→ Raw data
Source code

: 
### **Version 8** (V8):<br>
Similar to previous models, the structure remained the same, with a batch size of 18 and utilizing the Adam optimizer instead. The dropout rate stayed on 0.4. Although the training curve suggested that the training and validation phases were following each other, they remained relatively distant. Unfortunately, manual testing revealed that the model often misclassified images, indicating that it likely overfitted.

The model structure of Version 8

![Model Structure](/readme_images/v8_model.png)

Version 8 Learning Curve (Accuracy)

→ What you should do
Lay out the nonblank lines of the records as a Markdown table with two columns, Row and Line. Number each row in Row and put the line's text in Line.

→ Response to this task
| Row | Line |
|---|---|
| 1 | Source code |
| 2 | :  |
| 3 | ### **Version 8** (V8):<br> |
| 4 | Similar to previous models, the structure remained the same, with a batch size of 18 and utilizing the Adam optimizer instead. The dropout rate stayed on 0.4. Although the training curve suggested that the training and validation phases were following each other, they remained relatively distant. Unfortunately, manual testing revealed that the model often misclassified images, indicating that it likely overfitted. |
| 5 | The model structure of Version 8 |
| 6 | ![Model Structure](/readme_images/v8_model.png) |
| 7 | Version 8 Learning Curve (Accuracy) |